Here I’m more interested in the difference between psychology and mental health counseling.

In particular, I am not really sure that in helping someone therapeutically I am doing anything about their psyche. This really has to do with the history of the concept and how it developed over the past 300 years. We like to think – and indeed we do “enjoy“ thinking in this particular way – That there is this thing called a psyche that we are actually discovering how it works, and when we take psych meds or when we do various intoxicants even, we are doing something to our psyche and our ego.

But without getting too far down the rabbit hole, the real simple version of questioning hast to do with the fact that the psyche in psychology arises in a particular way to suggest that its structural components are broken. And it has particular structural components that are supposed to relate in a healthy way.

I’m not really sure that this is the case, by the simple fact that I don’t think this way and actually people that I’ve been counseling do often actually get better. I’ve applied no psychological concepts as to an analysis of the structure of the Psych in my sessions, at least for most of them, and in fact people actually get better. They get better with me using probably very little psychology at all, at least in the way that psychology understands itself.
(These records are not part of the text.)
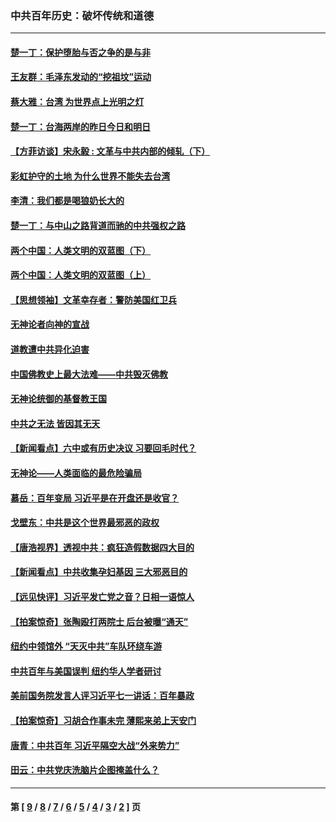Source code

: ### 中共百年历史：破坏传统和道德
---
#### [楚一丁：保护堕胎与否之争的是与非](../../pages/nf1176114/n13815642.md?01120430) 
#### [王友群：毛泽东发动的“挖祖坟”运动](../../pages/nf1176114/n13723639.md?01120430) 
#### [蔡大雅：台湾 为世界点上光明之灯](../../pages/nf1176114/n13531530.md?01120430) 
#### [楚一丁：台海两岸的昨日今日和明日](../../pages/nf1176114/n13531468.md?01120430) 
#### [【方菲访谈】宋永毅 : 文革与中共内部的倾轧（下）](../../pages/nf1176114/n13486836.md?01120430) 
#### [彩虹护守的土地 为什么世界不能失去台湾](../../pages/nf1176114/n13476849.md?01120430) 
#### [李清：我们都是喝狼奶长大的](../../pages/nf1176114/n13471478.md?01120430) 
#### [楚一丁：与中山之路背道而驰的中共强权之路](../../pages/nf1176114/n13437270.md?01120430) 
#### [两个中国：人类文明的双蓝图（下）](../../pages/nf1176114/n13423132.md?01120430) 
#### [两个中国：人类文明的双蓝图（上）](../../pages/nf1176114/n13422687.md?01120430) 
#### [【思想领袖】文革幸存者：警防美国红卫兵](../../pages/nf1176114/n13339289.md?01120430) 
#### [无神论者向神的宣战](../../pages/nf1176114/n13281535.md?01120430) 
#### [道教遭中共异化迫害](../../pages/nf1176114/n13281463.md?01120430) 
#### [中国佛教史上最大法难——中共毁灭佛教](../../pages/nf1176114/n13281397.md?01120430) 
#### [无神论统御的基督教王国](../../pages/nf1176114/n13281280.md?01120430) 
#### [中共之无法 皆因其无天](../../pages/nf1176114/n13281088.md?01120430) 
#### [【新闻看点】六中或有历史决议 习要回毛时代？](../../pages/nf1176114/n13222895.md?01120430) 
#### [无神论——人类面临的最危险骗局](../../pages/nf1176114/n13196137.md?01120430) 
#### [慕岳：百年变局 习近平是在开盘还是收官？](../../pages/nf1176114/n13206516.md?01120430) 
#### [戈壁东：中共是这个世界最邪恶的政权](../../pages/nf1176114/n13085641.md?01120430) 
#### [【唐浩视界】透视中共：疯狂造假数据四大目的](../../pages/nf1176114/n13080590.md?01120430) 
#### [【新闻看点】中共收集孕妇基因 三大邪恶目的](../../pages/nf1176114/n13077182.md?01120430) 
#### [【远见快评】习近平发亡党之音？日相一语惊人](../../pages/nf1176114/n13074809.md?01120430) 
#### [【拍案惊奇】张陶殴打两院士 后台被曝“通天”](../../pages/nf1176114/n13070496.md?01120430) 
#### [纽约中领馆外 “天灭中共”车队环绕车游](../../pages/nf1176114/n13070693.md?01120430) 
#### [中共百年与美国误判 纽约华人学者研讨](../../pages/nf1176114/n13067969.md?01120430) 
#### [美前国务院发言人评习近平七一讲话：百年暴政](../../pages/nf1176114/n13066986.md?01120430) 
#### [【拍案惊奇】习胡合作事未完 薄熙来弟上天安门](../../pages/nf1176114/n13065867.md?01120430) 
#### [唐青：中共百年 习近平隔空大战“外来势力”](../../pages/nf1176114/n13065976.md?01120430) 
#### [田云：中共党庆洗脑片企图掩盖什么？](../../pages/nf1176114/n13064395.md?01120430) 

---
#### 第 [ [9](./9.md?01120430) / [8](./8.md?01120430) / [7](./7.md?01120430) / [6](./6.md?01120430) / [5](./5.md?01120430) / [4](./4.md?01120430) / [3](./3.md?01120430) / [2](./2.md?01120430) ] 页
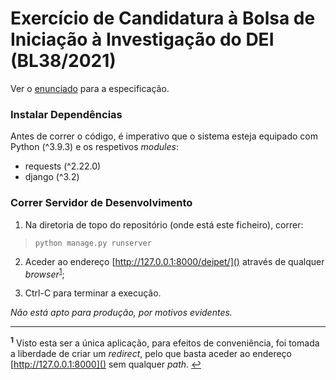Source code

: # Exercício de Candidatura à Bolsa de Iniciação à Investigação do DEI (BL38/2021)

Ver o [enunciado](/enunciado.md) para a especificação.

### Instalar Dependências

Antes de correr o código, é imperativo que o sistema esteja equipado com Python (^3.9.3) e os respetivos _modules_:

-   requests (^2.22.0)
-   django (^3.2)

### Correr Servidor de Desenvolvimento

1. Na diretoria de topo do repositório (onde está este ficheiro), correr:

> `python manage.py runserver`

2. Aceder ao endereço [http://127.0.0.1:8000/deipet/]() através de qualquer _browser_<sup id="a1">[1](#fn1)</sup>;

3. Ctrl-C para terminar a execução.

_Não está apto para produção, por motivos evidentes._

---

<b id="fn1"><sup>1</sup></b> Visto esta ser a única aplicação, para efeitos de conveniência, foi tomada a liberdade de criar um _redirect_, pelo que basta aceder ao endereço [http://127.0.0.1:8000]() sem qualquer _path_. [↩](#a1)
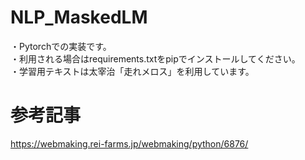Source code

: # NLP_MaskedLM
・Pytorchでの実装です。  
・利用される場合はrequirements.txtをpipでインストールしてください。  
・学習用テキストは太宰治「走れメロス」を利用しています。  

# 参考記事  
https://webmaking.rei-farms.jp/webmaking/python/6876/
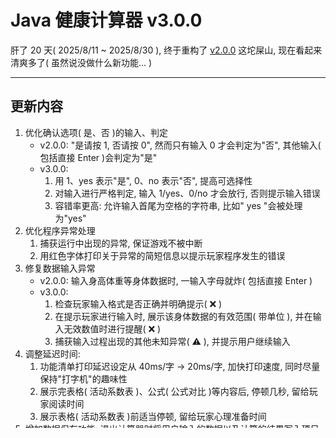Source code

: # Java 健康计算器 v3.0.0
肝了 20 天( 2025/8/11 ~ 2025/8/30 ), 终于重构了 [v2.0.0](https://github.com/existed-name/Java-Health-Calculator/tree/main/HealthCalculatorV1.0.0) 这坨屎山, 现在看起来清爽多了( 虽然说没做什么新功能... )

---

## 更新内容
1. 优化确认选项( 是、否 )的输入、判定
   * v2.0.0: "是请按 1, 否请按 0", 然而只有输入 0 才会判定为"否", 其他输入( 包括直接 Enter )会判定为"是"
   * v3.0.0:
     1. 用 1、yes 表示"是", 0、no 表示"否", 提高可选择性
     2. 对输入进行严格判定, 输入 1/yes、0/no 才会放行, 否则提示输入错误
     3. 容错率更高: 允许输入首尾为空格的字符串, 比如"      yes       "会被处理为"yes"
2. 优化程序异常处理
   1. 捕获运行中出现的异常, 保证游戏不被中断
   2. 用红色字体打印关于异常的简短信息以提示玩家程序发生的错误
3. 修复数据输入异常
   * v2.0.0: 输入身高体重等身体数据时, 一输入字母就炸( 包括直接 Enter )
   * v3.0.0:
     1. 检查玩家输入格式是否正确并明确提示( ❌ )
     2. 在提示玩家进行输入时, 展示该身体数据的有效范围( 带单位 ), 并在输入无效数值时进行提醒( ❌ )
     3. 捕获输入过程出现的其他未知异常( ⚠ ), 并提示用户继续输入
4. 调整延迟时间:
   1. 功能清单打印延迟设定从 40ms/字 → 20ms/字, 加快打印速度, 同时尽量保持"打字机"的趣味性
   2. 展示完表格( 活动系数表 )、公式( 公式对比 )等内容后, 停顿几秒, 留给玩家阅读时间
   3. 展示表格( 活动系数表 )前适当停顿, 留给玩家心理准备时间
5. 增加数据保存功能: 退出计算器时将用户输入的数据以及计算的结果写入项目文件, 方便用户查看

---

## 项目功能
对于多种[健康指标](https://github.com/existed-name/Java-Health-Calculator/blob/main/HealthCalculatorV3.0.0/body-metric-introduction.md)提供以下功能    
- 详细**介绍**定义、公式/测量方式、功能、局限性
- 读取基本身体参数并**计算**健康指标
- **分析**某一身体指标数据并给出健康状况、风险、建议
- **对比**不同公式算出的某一指标数据
- 提供健康指标的**参考**范围
- 将输入的基本数据以及计算得到的数值**保存**到项目文件中
  
---

## 文件下载
1. 方式一: 只下载 src 文件夹
   1. 将 [src 文件夹对应的网址](https://github.com/existed-name/Java-Health-Calculator/tree/main/HealthCalculatorV3.0.0/src)复制到 [DownGit](https://tool.mkblog.cn/downgit/#/home) 上进行下载, 或者使用其他工具下载( Git 命令、插件、网站 )
   2. 下载后会得到一个压缩包, 进行解压
   3. 在 IDEA( 或其他编译器 )中创建一个空项目, 或者打开一个项目
   4. 取出解压缩后的 src 文件夹中的 com 文件夹, 拖到项目的 src 文件夹里面
2. 方式二: 下载整个项目文件夹
   1. 将 [ HealthCalculatorV3 对应的网址](https://github.com/existed-name/Java-Health-Calculator/tree/main/HealthCalculatorV3.0.0)复制到 [DownGit](https://tool.mkblog.cn/downgit/#/home) 上进行下载
   2. 解压
   3. 用编译器打开解压后的文件夹里面的项目
3. [更多下载方式](https://github.com/existed-name/Java-Health-Calculator?tab=readme-ov-file#%E4%B8%8B%E8%BD%BD%E8%AF%B4%E6%98%8E)

---

## 使用说明
1. 由于项目使用了 `lombok` 框架, 需要解决依赖问题 → [往项目中添加 lombok 依赖](https://github.com/existed-name/Java-Health-Calculator/blob/main/HealthCalculatorV3.0.0/lombok-introduction.md#%E5%AF%BC%E5%85%A5%E6%A1%86%E6%9E%B6)
2. 进入 [app 包]()的 [MainApplication] 主程序类, 编译运行
3. 在控制台打印信息( 比如各种表格 )时, 请耐心阅读并等待程序提示进行输入; 如果感觉打印慢, 可以在 [util.printer 包]()的 `PrinterConstants.TimeConstants` 类中调整打印延迟时间
4. 如果保存数据到项目文件时报错( 比如找不到指定路径 ), 请确保 `com.exitedname.healthcalculatorv3` 包放在项目的 src 文件夹下

---

## 子文件说明
关于项目的文件结构见[子文件说明](https://github.com/existed-name/Java-Health-Calculator/blob/main/HealthCalculatorV3.0.0/subfile-desciption.md)

---

## 知识清单


---

## 使用展示


---
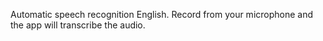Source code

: Automatic speech recognition English. Record from your microphone and the app will transcribe the audio.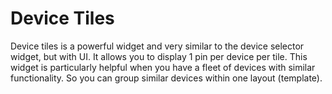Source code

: # Device Tiles

Device tiles is a powerful widget and very similar to the device selector widget, but with UI. It allows you to display 1 pin per device per tile. This widget is particularly helpful when you have a fleet of devices with similar functionality. So you can group similar devices within one layout \(template\).


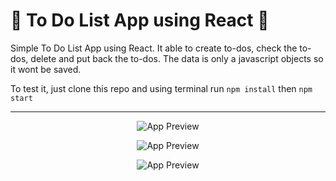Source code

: # :notebook: To Do List App using React :notebook:
Simple To Do List App using React. It able to create to-dos, check the to-dos, delete and put back the to-dos.
The data is only a javascript objects so it wont be saved.

To test it, just clone this repo and using terminal run `npm install` then `npm start`

----
<p align="center">
  <img src="https://i.imgur.com/u5ZTqoz.png" alt="App Preview" />
</p>

<p align="center">
  <img src="https://i.imgur.com/8oweYjz.png" alt="App Preview" />
</p>

<p align="center">
  <img src="https://i.imgur.com/fAJ1uV9.png" alt="App Preview" />
</p>
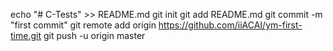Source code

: echo "# C-Tests" >> README.md
git init
git add README.md
git commit -m "first commit"
git remote add origin https://github.com/iiACAI/ym-first-time.git
git push -u origin master

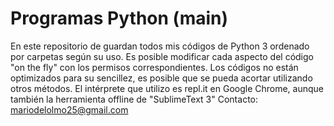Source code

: # Programas Python (main)
En este repositorio de guardan todos mis códigos de Python 3 ordenado por carpetas según su uso.
Es posible modificar cada aspecto del código "on the fly" con los permisos correspondientes.
Los códigos no están optimizados para su sencillez, es posible que se pueda acortar utilizando otros métodos.
El intérprete que utilizo es repl.it en Google Chrome, aunque también la herramienta offline de "SublimeText 3"
Contacto: mariodelolmo25@gmail.com
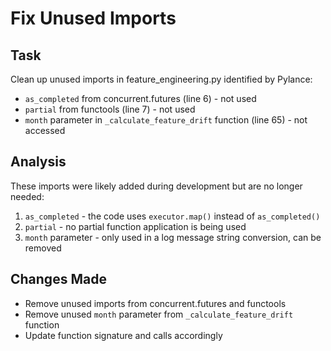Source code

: # Fix Unused Imports

## Task
Clean up unused imports in feature_engineering.py identified by Pylance:
- `as_completed` from concurrent.futures (line 6) - not used
- `partial` from functools (line 7) - not used  
- `month` parameter in `_calculate_feature_drift` function (line 65) - not accessed

## Analysis
These imports were likely added during development but are no longer needed:
1. `as_completed` - the code uses `executor.map()` instead of `as_completed()`
2. `partial` - no partial function application is being used
3. `month` parameter - only used in a log message string conversion, can be removed

## Changes Made
- Remove unused imports from concurrent.futures and functools
- Remove unused `month` parameter from `_calculate_feature_drift` function
- Update function signature and calls accordingly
This is to say that I am treating their mental health. And I’m using strategies and intervention that has to do with the help for how they’re engaging with life. I’m not really sure if the psyche has anything to do with this. I mean, it does in as much as there is this thing called a psyche that people like to talk about and I have various ideas about, but I’m not really sure there is an actual thing called a psyche that exists in the brain, nor that the brain manifest in such a way as though there’s a structure. Neither am I really sure that medicine is addressing this psychological structure, even though medicine can be effective to help people.

P.S.

One little side thing about psych meds: if you have a mental issue, psych meds are more than likely only gonna get you a stable place from which to work on your mental health. It is the opinion of an overwhelmingly large number of mental health counselors, as well as our clients, that know this to be true.

OK, I’m done with my dog walking…

And I never even got to the aspect of being a clinician!